** Data listing follows **

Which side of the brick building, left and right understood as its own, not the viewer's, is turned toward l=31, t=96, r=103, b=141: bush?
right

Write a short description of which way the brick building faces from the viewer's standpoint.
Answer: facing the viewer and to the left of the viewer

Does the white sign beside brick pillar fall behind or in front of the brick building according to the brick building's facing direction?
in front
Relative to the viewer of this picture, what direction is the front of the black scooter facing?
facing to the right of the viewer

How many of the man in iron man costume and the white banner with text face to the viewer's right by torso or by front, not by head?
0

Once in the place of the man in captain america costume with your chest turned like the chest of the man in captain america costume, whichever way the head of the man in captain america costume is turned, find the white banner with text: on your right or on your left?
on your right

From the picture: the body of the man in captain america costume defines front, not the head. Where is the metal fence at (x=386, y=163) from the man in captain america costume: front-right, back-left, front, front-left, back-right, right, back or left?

** End of Data listing **
** Data listing follows **

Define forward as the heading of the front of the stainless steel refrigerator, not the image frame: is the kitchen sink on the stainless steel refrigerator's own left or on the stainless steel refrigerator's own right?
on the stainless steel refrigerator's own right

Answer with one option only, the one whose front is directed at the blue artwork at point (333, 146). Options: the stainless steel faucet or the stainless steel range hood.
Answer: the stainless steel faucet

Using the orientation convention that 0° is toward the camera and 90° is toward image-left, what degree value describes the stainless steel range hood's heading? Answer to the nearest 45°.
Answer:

** End of Data listing **
** Data listing follows **

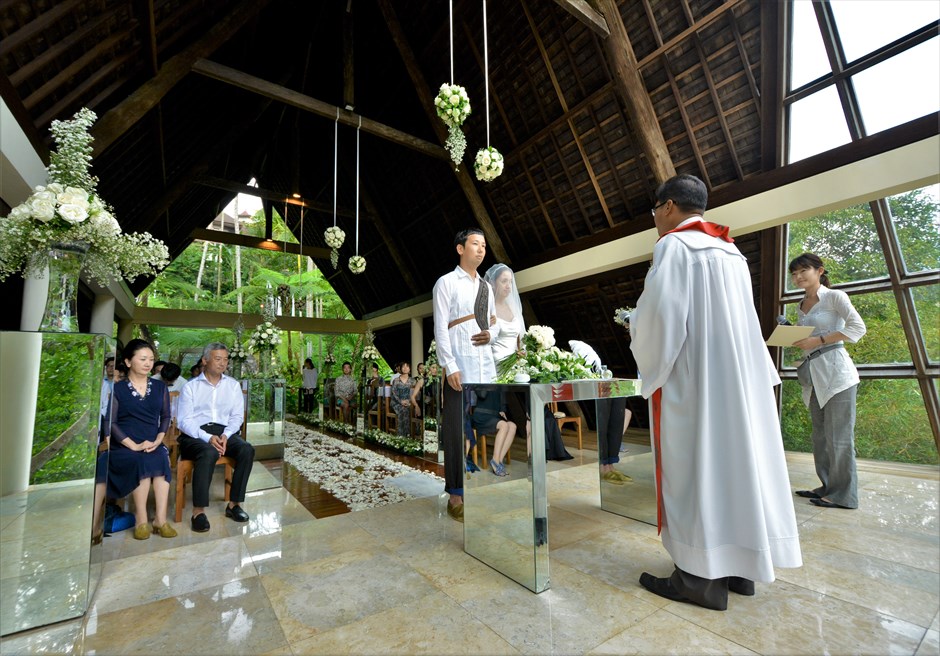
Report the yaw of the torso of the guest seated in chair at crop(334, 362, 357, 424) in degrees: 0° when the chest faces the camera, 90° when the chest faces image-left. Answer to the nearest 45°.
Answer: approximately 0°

** End of Data listing **

## Work instructions
Which lines of the data contain the string "your"? Copy out each one in full.

## Response
Once in the place of the man in captain america costume with your chest turned like the chest of the man in captain america costume, whichever way the head of the man in captain america costume is turned, find the white banner with text: on your right or on your left?
on your right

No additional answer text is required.